Second 'Verse, Same as the First

Two years into the pandemic and the ensuing “work-from-home revolution,” I’m starting to get déjà vu.1 Not because every day in my house is the same, but rather because of all the hype around the so-called “metaverse,” and telepresence, and Web3, and NFTs, and VR/XR/AR. These are new frontiers in digital presence, or so we’re told. Yet it all feels rather familiar, because we heard a lot of it before, back in the 90s.
I just published a book chapter examining the push for telepresence and virtual home spaces in the 1990s, based on a case study concerning Timothy Leary’s first personal website.2 Published in 1996, the site included digitized archival materials and a simulated 3D walk-through of Leary’s real house in Los Angeles. This was right around the time that the 76-year-old Leary teased the idea that he might live-stream his death by euthanasia—just the kind of gonzo digital stunt that some current tech boosters would probably love.

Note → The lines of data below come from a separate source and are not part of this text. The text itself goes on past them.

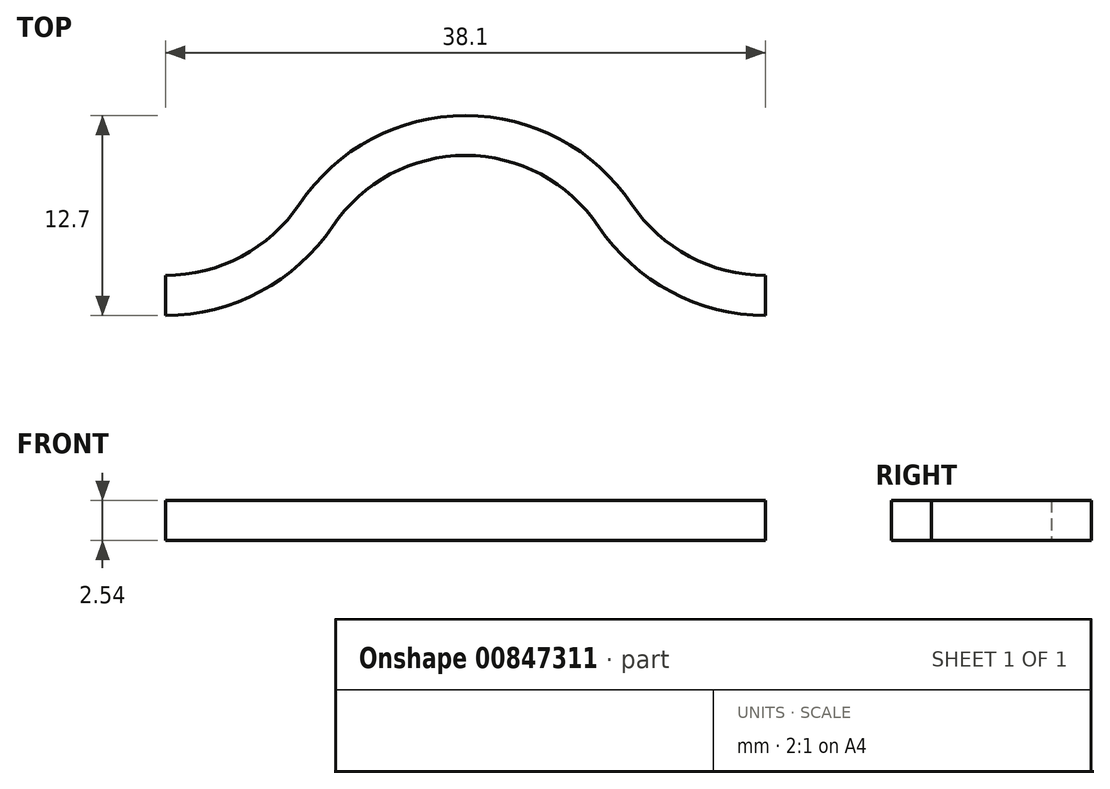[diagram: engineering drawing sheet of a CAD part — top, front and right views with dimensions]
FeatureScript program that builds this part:
annotation { "Feature Type Name" : "Feature", "Feature Type Description" : "" }
export const myFeature = defineFeature(function(context is Context, id is Id, definition is map)
    precondition{}
    {
        {
            var Q0;
            Q0=qCreatedBy(makeId("Top.planeOp"),FACE);
            var sketch = newSketch(context, id + "F0", { "sketchPlane" : qUnion([Q0])});
            skArc(sketch, "E0", {"start": v(8.44, 5.66) * mm, "mid": v(0, 10.16) * mm, "end": v(-8.44, 5.66) * mm});
            skArc(sketch, "E1", {"start": v(-19.05, 0) * mm, "mid": v(-13.04, 1.5) * mm, "end": v(-8.44, 5.66) * mm});
            skArc(sketch, "E2.MirrorCS", {"start": v(19.05, 0) * mm, "mid": v(13.04, 1.5) * mm, "end": v(8.44, 5.66) * mm});
            skArc(sketch, "E3.0", {"start": v(19.05, 2.54) * mm, "mid": v(14.23, 3.74) * mm, "end": v(10.55, 7.08) * mm});
            skArc(sketch, "E3.1", {"start": v(10.55, 7.08) * mm, "mid": v(0, 12.7) * mm, "end": v(-10.55, 7.08) * mm});
            skArc(sketch, "E3.2", {"start": v(-19.05, 2.54) * mm, "mid": v(-14.23, 3.74) * mm, "end": v(-10.55, 7.08) * mm});
            skLineSegment(sketch, "E4", {"start": v(-19.05, 0) * mm, "end": v(-19.05, 2.54) * mm});
            skLineSegment(sketch, "E5", {"start": v(19.05, 0) * mm, "end": v(19.05, 2.54) * mm});
            skSolve(sketch);
        }
        {
            var Q0;
            Q0 = qSketchRegion(id + "F0", true);
            extrude(context, id + "F1", {"entities" : qUnion([Q0]), "depth" : 2.54 * mm, "offsetDistance" : 25.4 * mm});
        }
    });
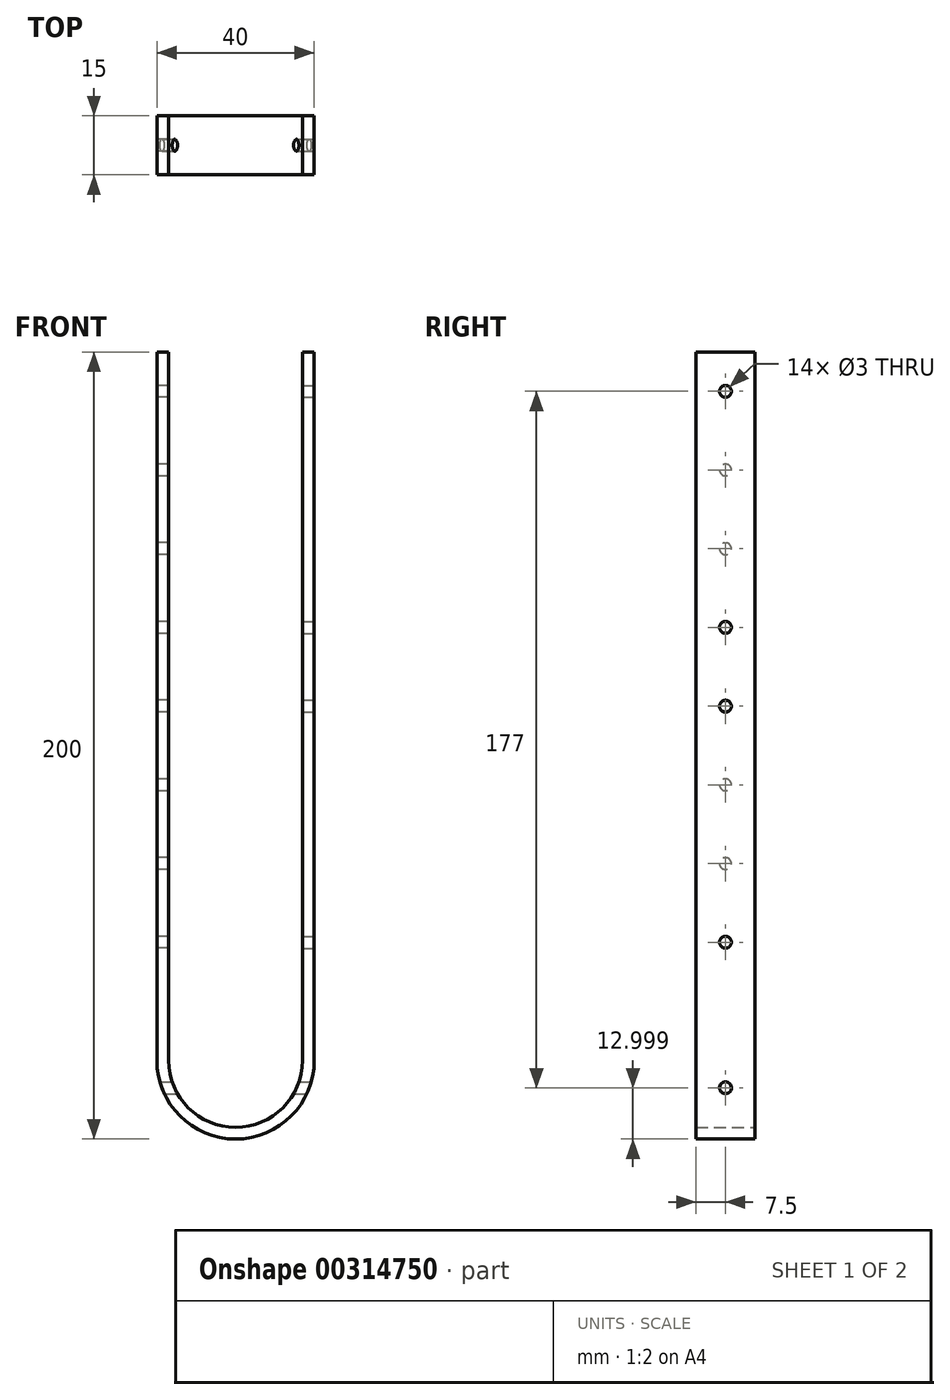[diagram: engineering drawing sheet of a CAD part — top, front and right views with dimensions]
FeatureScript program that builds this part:
annotation { "Feature Type Name" : "Feature", "Feature Type Description" : "" }
export const myFeature = defineFeature(function(context is Context, id is Id, definition is map)
    precondition{}
    {
        {
            var Q0;
            Q0=qCreatedBy(makeId("Front.planeOp"),FACE);
            var sketch = newSketch(context, id + "F0", { "sketchPlane" : qUnion([Q0])});
            skCircle(sketch, "E0", {"center": v(-118.34, -41.15) * mm, "radius": 20 * mm});
            skArc(sketch, "E1", {"start": v(-27.36, -89.87) * mm, "mid": v(-7.36, -109.87) * mm, "end": v(12.64, -89.87) * mm});
            skLineSegment(sketch, "E2", {"start": v(-27.36, -89.87) * mm, "end": v(-27.36, 90.13) * mm});
            skLineSegment(sketch, "E3", {"start": v(12.64, -89.87) * mm, "end": v(12.64, 90.13) * mm});
            skLineSegment(sketch, "E4.0", {"start": v(-24.36, -89.87) * mm, "end": v(-24.36, 90.13) * mm});
            skArc(sketch, "E4.1", {"start": v(-24.36, -89.87) * mm, "mid": v(-7.36, -106.87) * mm, "end": v(9.64, -89.87) * mm});
            skLineSegment(sketch, "E4.2", {"start": v(9.64, -89.87) * mm, "end": v(9.64, 90.13) * mm});
            skLineSegment(sketch, "E5", {"start": v(-27.36, 90.13) * mm, "end": v(-24.36, 90.13) * mm});
            skLineSegment(sketch, "E6", {"start": v(9.64, 90.13) * mm, "end": v(12.64, 90.13) * mm});
            skSolve(sketch);
        }
        {
            var Q0;
            Q0=makeQuery(id+"F0.imprint","IMPRINT",FACE,{"disambiguationData":[TD([[makeQuery(id+"F0.imprint","IMPRINT",EDGE,{"derivedFrom":sQuery(id+"F0.wireOp",EDGE,"E1")}),1.0]])]});
            extrude(context, id + "F1", {"entities" : qUnion([Q0]), "depth" : 15 * mm, "offsetDistance" : 25 * mm});
        }
        {
            var Q0;
            Q0=makeQuery(id+"F1.opExtrude","SWEPT_FACE",FACE,{"disambiguationData":[OSD([sQuery(id+"F0.wireOp",EDGE,"E2")])]});
            var sketch = newSketch(context, id + "F2", { "sketchPlane" : qUnion([Q0])});
            skLineSegment(sketch, "E7", {"start": v(7.5, 90.13) * mm, "end": v(7.5, 80.13) * mm});
            skCircle(sketch, "E8", {"center": v(7.5, 80.13) * mm, "radius": 1.5 * mm});
            skLineSegment(sketch, "E9", {"start": v(7.5, 80.13) * mm, "end": v(7.5, 60.13) * mm});
            skCircle(sketch, "E10", {"center": v(7.5, 60.13) * mm, "radius": 1.5 * mm});
            skLineSegment(sketch, "E11", {"start": v(7.5, 60.13) * mm, "end": v(7.5, 40.13) * mm});
            skCircle(sketch, "E12", {"center": v(7.5, 40.13) * mm, "radius": 1.5 * mm});
            skLineSegment(sketch, "E13", {"start": v(7.5, 40.13) * mm, "end": v(7.5, 90.13) * mm});
            skLineSegment(sketch, "E14.trimOffspring", {"start": v(7.5, 40.13) * mm, "end": v(7.5, 40.13) * mm});
            skPoint(sketch, "E15.start.orphan", {"position": v(7.5, -89.87) * mm});
            skLineSegment(sketch, "E16", {"start": v(7.5, 40.13) * mm, "end": v(7.5, 20.13) * mm});
            skCircle(sketch, "E17", {"center": v(7.5, 20.13) * mm, "radius": 1.35 * mm});
            skLineSegment(sketch, "E18", {"start": v(7.5, 20.13) * mm, "end": v(7.5, 0.13) * mm});
            skCircle(sketch, "E19", {"center": v(7.5, 0.13) * mm, "radius": 1.5 * mm});
            skLineSegment(sketch, "E20", {"start": v(7.5, 0.13) * mm, "end": v(7.5, -19.87) * mm});
            skCircle(sketch, "E21", {"center": v(7.5, -19.87) * mm, "radius": 1.5 * mm});
            skLineSegment(sketch, "E22", {"start": v(7.5, -19.87) * mm, "end": v(7.5, -39.87) * mm});
            skCircle(sketch, "E23", {"center": v(7.5, -39.87) * mm, "radius": 1.5 * mm});
            skLineSegment(sketch, "E24", {"start": v(7.5, -39.87) * mm, "end": v(7.5, -59.87) * mm});
            skCircle(sketch, "E25", {"center": v(7.5, -59.87) * mm, "radius": 1.5 * mm});
            skSolve(sketch);
        }
        {
            var Q0;
            Q0=sQuery(id+"F2.wireOp",VERTEX,"E9.start");
            var Q1;
            Q1=sQuery(id+"F2.wireOp",VERTEX,"E17.center");
            var Q2;
            Q2=sQuery(id+"F2.wireOp",VERTEX,"E20.start");
            var Q3;
            Q3=sQuery(id+"F2.wireOp",VERTEX,"E25.center");
            var Q4;
            Q4=sQuery(id+"F2.wireOp",VERTEX,"E11.start");
            var Q5;
            Q5=sQuery(id+"F2.wireOp",VERTEX,"E13.start");
            var Q6;
            Q6=sQuery(id+"F2.wireOp",VERTEX,"E22.start");
            var Q7;
            Q7=sQuery(id+"F2.wireOp",VERTEX,"E24.start");
            var Q8;
            Q8=makeQuery(id+"F1.opExtrude","SWEPT_BODY",BODY,{"disambiguationData":[OSD([sQuery(id+"F0.wireOp",EDGE,"E1"),sQuery(id+"F0.wireOp",EDGE,"E2"),sQuery(id+"F0.wireOp",EDGE,"E3"),sQuery(id+"F0.wireOp",EDGE,"E4.0"),sQuery(id+"F0.wireOp",EDGE,"E4.1"),sQuery(id+"F0.wireOp",EDGE,"E4.2"),sQuery(id+"F0.wireOp",EDGE,"E5"),sQuery(id+"F0.wireOp",EDGE,"E6")])]});
            hole(context, id + "F3", {"style" : HoleStyle.SIMPLE, "endStyle" : HoleEndStyle.BLIND, "holeDiameter" : 3 * mm, "holeDepth" : 10 * mm, "tappedDepth" : 12 * mm, "tapClearance" : 3, "locations" : qUnion([Q0, Q1, Q2, Q3, Q4, Q5, Q6, Q7]), "scope" : qUnion([Q8])});
        }
        {
            var Q0;
            Q0=makeQuery(id+"F1.opExtrude","SWEPT_FACE",FACE,{"disambiguationData":[OSD([sQuery(id+"F0.wireOp",EDGE,"E3")])]});
            var sketch = newSketch(context, id + "F4", { "sketchPlane" : qUnion([Q0])});
            skLineSegment(sketch, "E26", {"start": v(-7.5, 90.13) * mm, "end": v(-7.5, 80.13) * mm});
            skCircle(sketch, "E27", {"center": v(-7.5, 80.13) * mm, "radius": 1.5 * mm});
            skLineSegment(sketch, "E28", {"start": v(-7.5, 80.13) * mm, "end": v(-7.5, 20.13) * mm});
            skCircle(sketch, "E29", {"center": v(-7.5, 20.13) * mm, "radius": 1.5 * mm});
            skLineSegment(sketch, "E30", {"start": v(-7.5, 20.13) * mm, "end": v(-7.5, 0.13) * mm});
            skCircle(sketch, "E31", {"center": v(-7.5, 0.13) * mm, "radius": 1.5 * mm});
            skLineSegment(sketch, "E32", {"start": v(-7.5, 0.13) * mm, "end": v(-7.5, -59.87) * mm});
            skCircle(sketch, "E33", {"center": v(-7.5, -59.87) * mm, "radius": 1.5 * mm});
            skSolve(sketch);
        }
        {
            var Q0;
            Q0=sQuery(id+"F4.wireOp",VERTEX,"E27.center");
            var Q1;
            Q1=sQuery(id+"F4.wireOp",VERTEX,"E29.center");
            var Q2;
            Q2=sQuery(id+"F4.wireOp",VERTEX,"E31.center");
            var Q3;
            Q3=sQuery(id+"F4.wireOp",VERTEX,"E33.center");
            var Q4;
            Q4=makeQuery(id+"F1.opExtrude","SWEPT_BODY",BODY,{"disambiguationData":[OSD([sQuery(id+"F0.wireOp",EDGE,"E1"),sQuery(id+"F0.wireOp",EDGE,"E2"),sQuery(id+"F0.wireOp",EDGE,"E3"),sQuery(id+"F0.wireOp",EDGE,"E4.0"),sQuery(id+"F0.wireOp",EDGE,"E4.1"),sQuery(id+"F0.wireOp",EDGE,"E4.2"),sQuery(id+"F0.wireOp",EDGE,"E5"),sQuery(id+"F0.wireOp",EDGE,"E6")])]});
            hole(context, id + "F5", {"style" : HoleStyle.SIMPLE, "endStyle" : HoleEndStyle.BLIND, "holeDiameter" : 3 * mm, "holeDepth" : 10 * mm, "tappedDepth" : 12 * mm, "tapClearance" : 3, "locations" : qUnion([Q0, Q1, Q2, Q3]), "scope" : qUnion([Q4])});
        }
        {
            var Q0;
            Q0=makeQuery(id+"F1.opExtrude","SWEPT_FACE",FACE,{"disambiguationData":[OSD([sQuery(id+"F0.wireOp",EDGE,"E3")])]});
            var sketch = newSketch(context, id + "F6", { "sketchPlane" : qUnion([Q0])});
            skCircle(sketch, "E34", {"center": v(-7.5, -96.87) * mm, "radius": 1.5 * mm});
            skLineSegment(sketch, "E35", {"start": v(-7.5, -89.87) * mm, "end": v(-7.5, -96.87) * mm});
            skSolve(sketch);
        }
        {
            var Q0;
            Q0=sQuery(id+"F6.wireOp",VERTEX,"E34.center");
            var Q1;
            Q1=makeQuery(id+"F1.opExtrude","SWEPT_BODY",BODY,{"disambiguationData":[OSD([sQuery(id+"F0.wireOp",EDGE,"E1"),sQuery(id+"F0.wireOp",EDGE,"E2"),sQuery(id+"F0.wireOp",EDGE,"E3"),sQuery(id+"F0.wireOp",EDGE,"E4.0"),sQuery(id+"F0.wireOp",EDGE,"E4.1"),sQuery(id+"F0.wireOp",EDGE,"E4.2"),sQuery(id+"F0.wireOp",EDGE,"E5"),sQuery(id+"F0.wireOp",EDGE,"E6")])]});
            hole(context, id + "F7", {"style" : HoleStyle.SIMPLE, "endStyle" : HoleEndStyle.BLIND, "holeDiameter" : 3 * mm, "holeDepth" : 50 * mm, "tappedDepth" : 12 * mm, "tapClearance" : 3, "locations" : qUnion([Q0]), "scope" : qUnion([Q1])});
        }
    });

In the chapter, I show that despite the techno-utopian conversations surrounding Leary’s virtual home, it was actually just the a continuation of longstanding negotiations concerning the blurry distinctions between “public” and “private” spaces for reading and writing (the old-fashioned kind, on paper). Today, we have much more complex systems for designing, accessing, and monetizing digital objects, but the fundamental conversations about blurred lines between “home” and “work” haven’t actually changed too much.
You can read the chapter here (and you should feel free to send me an email if you have trouble getting a copy).
This particular project is part of “Reading Home Cultures Through Books,” a collection of essays exploring the relationships between home and reading, edited by Kirsti Salmi-Niklander and Marija Dalbello, out now from Routledge.
In other recent news, there’s a video up now of my recent panel discussion on the intricacies of software emulation as a research method for video game history, hosted by the Australian Centre for the Moving Image and the Play It Again project (click that link for videos of all the other panels as well).
Now while you’re here, I’d like to plug a few upcoming events as well.
I’ll be speaking at the annual Society for Cinema and Media Studies conference later on in March, introducing my current book project. I’m presenting an overview of what I call “post-literary” culture as the link between the psychedelic 60s and cyberdelic 90s. It was supposed to be in Chicago, but now it’s online. Let me know if you’re presenting or attending (or just interested), and we can connect online in some capacity. Is anyone running a Discord for the conference? Let me know.
I’ll be in LA during late May for the annual meeting of the Mellon Society of Fellows in Critical Bibliography. Looking forward to some bibliographic deep-dives! And maybe a little bit of surfing.
SXSW is returning to Austin in a couple weeks. Get in touch if you’re coming to town. Maybe we can meet up, or maybe I can help you find some lodging, or a place to park your car.
As always, let me know if you decide to cite or assign any of my work. Get in touch if you want to propose a book review for Information & Culture, or if you want to chat research. I’m always interested in cool new projects. That’s all for now. Stay tuned for more updates!
It’s always worth repeating: This “revolution” is a deeply unequal one, with those doing the most important work generally the ones least likely to benefit from it. This is as true for underpaid manual labor gigs as it is for the unpaid at-home care work that many remote workers now have to balance.
If you’re not already familiar, Timothy Leary was the “Tune in, turn on, drop out” guy who helped to popularize LSD in the 60s. He spent the 80s and 90s working on computer software, like many other counterculture veterans.